[Passage shown Boundary: Start]

Site links:
Home | Old Britain | Aerial photographs | Rides and Walks | Football Photographs | Football Ground Photographs | Miscellaneous Photographs | Running Photographs | Live Music Photographs | Use of my photographs | Videos | CTFC History | Products | Other Services | Crack an Excel VBA password | Contact |  

 

Ifield Steam Mill

By Ian Mulcahy 

Old Britain Home | Historic curiosities of Crawley

 

Ifield Steam Mill is a three storey (plus attic) brick building which is weatherboarded on the upper floors which stands almost in the centre of Ifield Green, just to the north of Ifield Cricket Club's pavillion, and has the distinction of being the only surviving early Victorian Industrial building in Crawley.  It was built sometime between 1841 & 1855 by James Bristow who had been assigned the land by the lord of Ifield Manor. Bristow was also the owner/occupier (and presumably miller) of the earlier windmill which was also sited on Ifield Green, a few yards to the east of the Steam Mill.

[Passage shown Boundary: End]
[Supplied entries Boundary: Start]

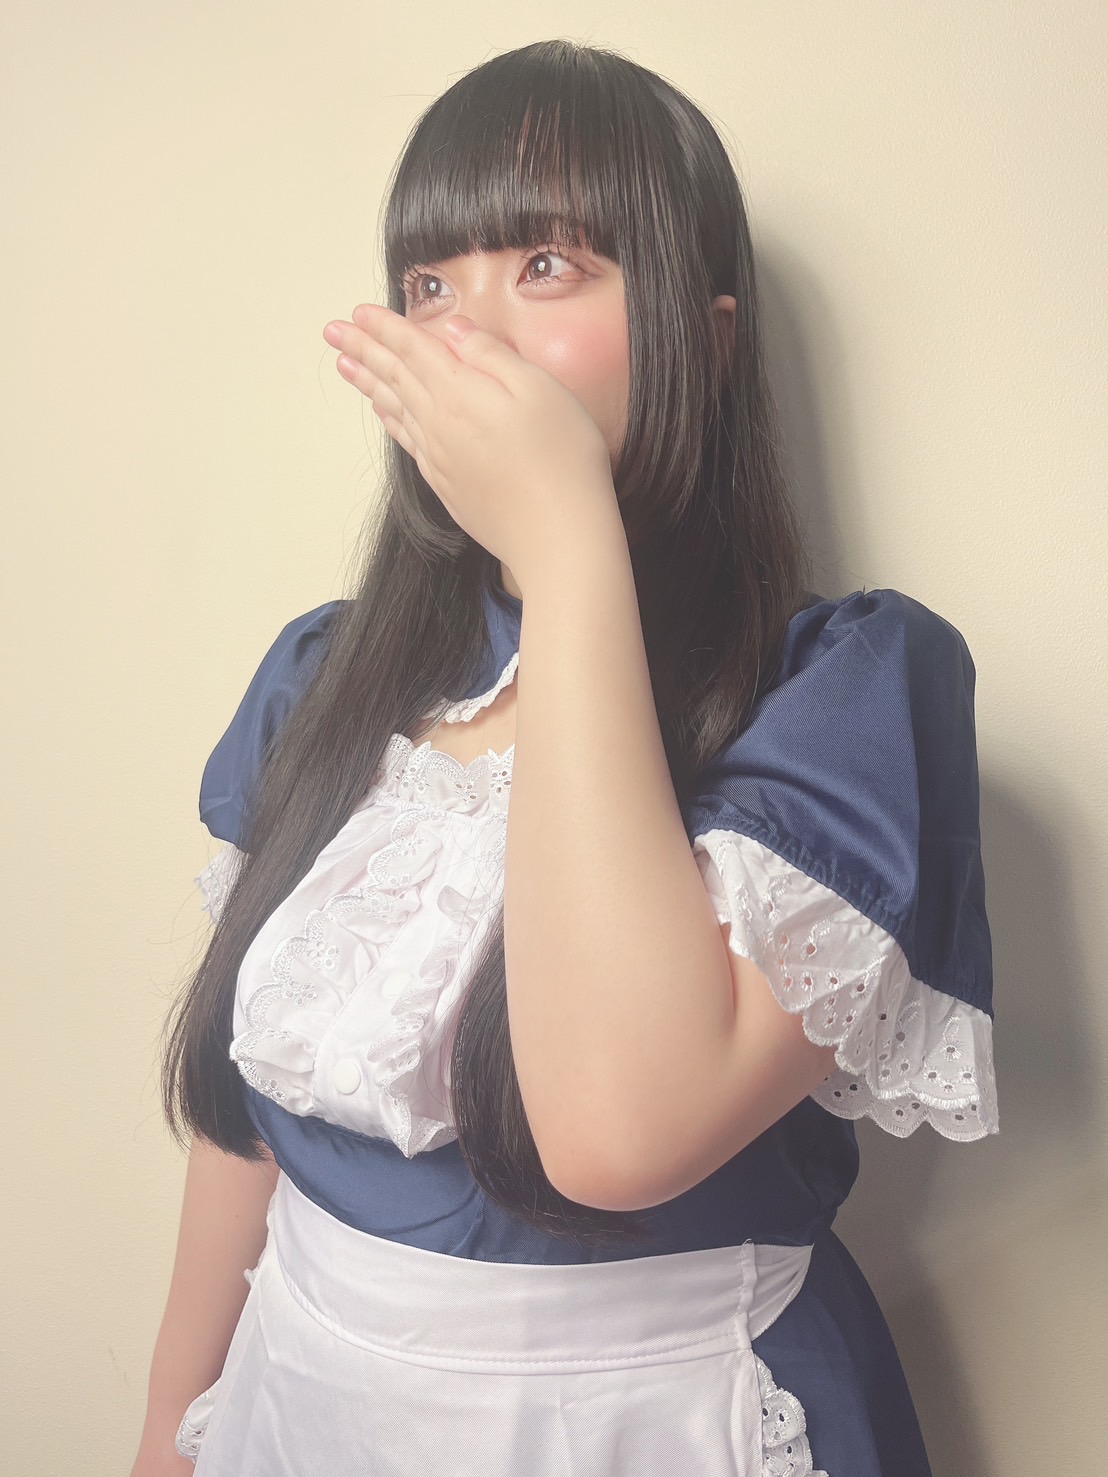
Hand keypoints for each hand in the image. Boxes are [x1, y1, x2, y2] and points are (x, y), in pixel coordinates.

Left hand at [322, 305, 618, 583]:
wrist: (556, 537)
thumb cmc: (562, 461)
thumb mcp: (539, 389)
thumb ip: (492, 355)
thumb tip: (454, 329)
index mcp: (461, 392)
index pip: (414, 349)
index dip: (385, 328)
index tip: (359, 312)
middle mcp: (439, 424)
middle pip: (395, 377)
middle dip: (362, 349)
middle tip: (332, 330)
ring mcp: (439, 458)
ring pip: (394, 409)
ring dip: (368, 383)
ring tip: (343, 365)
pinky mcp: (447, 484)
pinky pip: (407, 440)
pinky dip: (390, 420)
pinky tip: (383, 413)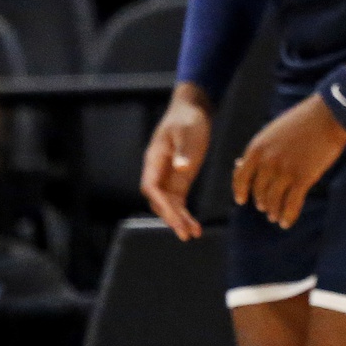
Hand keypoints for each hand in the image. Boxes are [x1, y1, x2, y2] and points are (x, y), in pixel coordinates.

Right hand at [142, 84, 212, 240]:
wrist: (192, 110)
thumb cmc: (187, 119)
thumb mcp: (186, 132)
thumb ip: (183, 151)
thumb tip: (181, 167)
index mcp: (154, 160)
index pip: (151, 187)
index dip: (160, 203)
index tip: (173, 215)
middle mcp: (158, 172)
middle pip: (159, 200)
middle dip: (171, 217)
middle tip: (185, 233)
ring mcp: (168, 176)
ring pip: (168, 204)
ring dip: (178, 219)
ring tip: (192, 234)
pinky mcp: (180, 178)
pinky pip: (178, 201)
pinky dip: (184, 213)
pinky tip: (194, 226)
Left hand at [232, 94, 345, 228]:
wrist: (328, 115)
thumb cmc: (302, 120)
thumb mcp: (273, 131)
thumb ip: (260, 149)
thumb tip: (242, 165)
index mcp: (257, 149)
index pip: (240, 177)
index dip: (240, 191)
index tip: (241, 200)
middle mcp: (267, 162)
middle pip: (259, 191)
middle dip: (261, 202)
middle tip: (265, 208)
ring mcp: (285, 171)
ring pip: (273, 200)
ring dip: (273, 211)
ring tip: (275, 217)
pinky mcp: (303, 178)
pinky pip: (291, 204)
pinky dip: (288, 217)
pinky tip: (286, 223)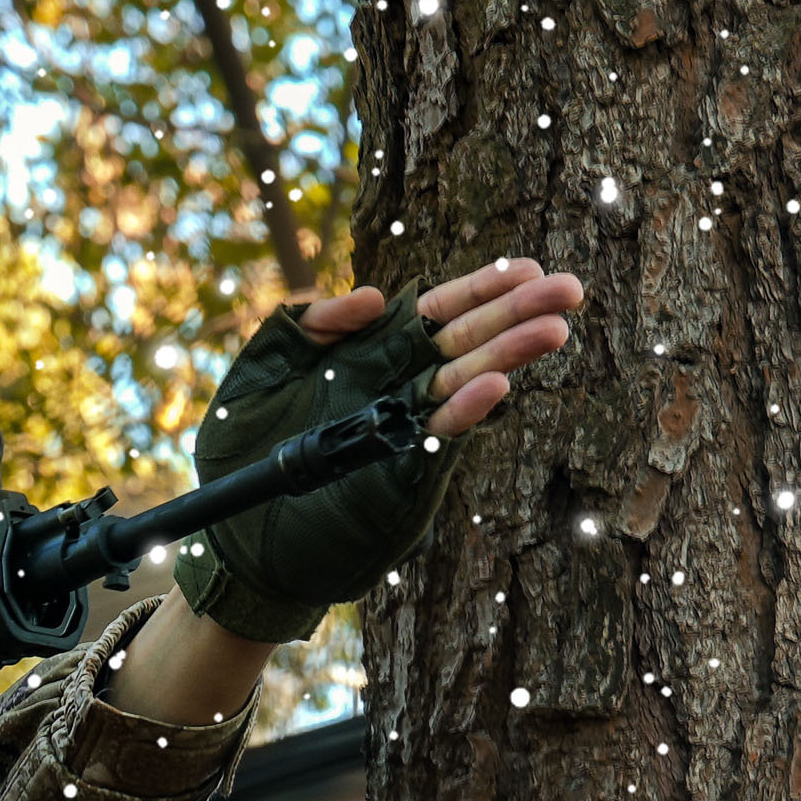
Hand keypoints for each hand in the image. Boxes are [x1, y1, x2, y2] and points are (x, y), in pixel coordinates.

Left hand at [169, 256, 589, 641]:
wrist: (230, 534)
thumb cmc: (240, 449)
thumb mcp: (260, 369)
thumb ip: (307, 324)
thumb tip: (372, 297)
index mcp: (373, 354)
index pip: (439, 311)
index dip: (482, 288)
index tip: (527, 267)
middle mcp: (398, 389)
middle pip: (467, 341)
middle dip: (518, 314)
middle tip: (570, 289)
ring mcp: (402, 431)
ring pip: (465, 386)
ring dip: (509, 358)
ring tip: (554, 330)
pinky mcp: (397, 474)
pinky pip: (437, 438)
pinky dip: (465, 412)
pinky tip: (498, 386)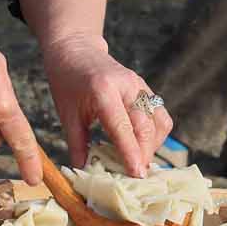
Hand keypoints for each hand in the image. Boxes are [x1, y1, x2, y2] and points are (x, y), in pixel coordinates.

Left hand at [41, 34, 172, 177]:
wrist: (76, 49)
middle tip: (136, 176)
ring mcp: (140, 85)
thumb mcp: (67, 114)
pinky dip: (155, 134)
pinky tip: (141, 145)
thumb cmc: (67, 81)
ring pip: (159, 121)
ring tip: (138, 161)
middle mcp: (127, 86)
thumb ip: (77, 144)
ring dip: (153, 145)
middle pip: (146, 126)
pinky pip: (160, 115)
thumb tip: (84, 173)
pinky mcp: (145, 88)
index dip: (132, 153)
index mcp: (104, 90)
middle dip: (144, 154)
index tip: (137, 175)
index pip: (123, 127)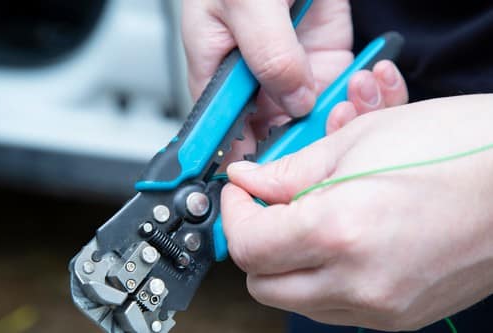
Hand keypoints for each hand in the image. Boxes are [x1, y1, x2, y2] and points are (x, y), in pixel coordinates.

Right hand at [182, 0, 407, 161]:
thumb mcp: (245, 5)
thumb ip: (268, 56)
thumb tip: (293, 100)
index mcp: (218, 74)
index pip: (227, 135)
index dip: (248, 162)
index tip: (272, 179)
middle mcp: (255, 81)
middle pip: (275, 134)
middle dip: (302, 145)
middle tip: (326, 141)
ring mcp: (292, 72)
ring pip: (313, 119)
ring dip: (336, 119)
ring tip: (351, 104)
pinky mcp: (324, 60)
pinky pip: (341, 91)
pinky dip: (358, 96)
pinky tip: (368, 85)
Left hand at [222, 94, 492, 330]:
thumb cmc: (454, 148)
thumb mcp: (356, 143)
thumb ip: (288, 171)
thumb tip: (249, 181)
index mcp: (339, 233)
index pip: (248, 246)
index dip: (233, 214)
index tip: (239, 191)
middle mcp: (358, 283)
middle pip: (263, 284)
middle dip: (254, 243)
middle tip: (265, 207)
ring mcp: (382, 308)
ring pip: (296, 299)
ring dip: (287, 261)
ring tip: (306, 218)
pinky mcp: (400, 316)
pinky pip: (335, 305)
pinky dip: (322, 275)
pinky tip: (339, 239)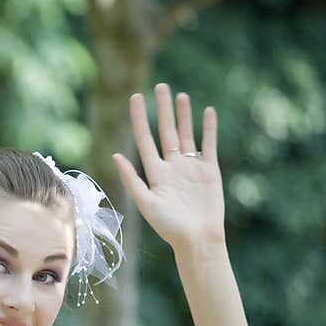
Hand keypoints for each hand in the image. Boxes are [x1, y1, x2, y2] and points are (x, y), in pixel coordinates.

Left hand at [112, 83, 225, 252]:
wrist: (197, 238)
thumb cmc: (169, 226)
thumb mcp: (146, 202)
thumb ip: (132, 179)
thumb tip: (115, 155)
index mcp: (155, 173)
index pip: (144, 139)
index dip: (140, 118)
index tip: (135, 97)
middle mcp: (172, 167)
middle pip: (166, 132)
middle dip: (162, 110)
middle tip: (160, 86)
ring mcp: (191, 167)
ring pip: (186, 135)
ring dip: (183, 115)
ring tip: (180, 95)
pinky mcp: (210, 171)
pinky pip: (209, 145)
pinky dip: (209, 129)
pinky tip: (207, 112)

[Supplied entries Boundary: End]

▸ How to complete this task:
Copy out the stretch of the Ifield Steam Mill passage from "Ifield Steam Mill is" through "the Steam Mill.", substituting "the village green" for "Ifield Green" wherever it occurs.

▸ Output of the task:
Ifield Steam Mill is a three storey (plus attic) brick building which is weatherboarded on the upper floors which stands almost in the centre of the village green, just to the north of Ifield Cricket Club's pavillion, and has the distinction of being the only surviving early Victorian Industrial building in Crawley.  It was built sometime between 1841 & 1855 by James Bristow who had been assigned the land by the lord of Ifield Manor. Bristow was also the owner/occupier (and presumably miller) of the earlier windmill which was also sited on the village green, a few yards to the east of the Steam Mill.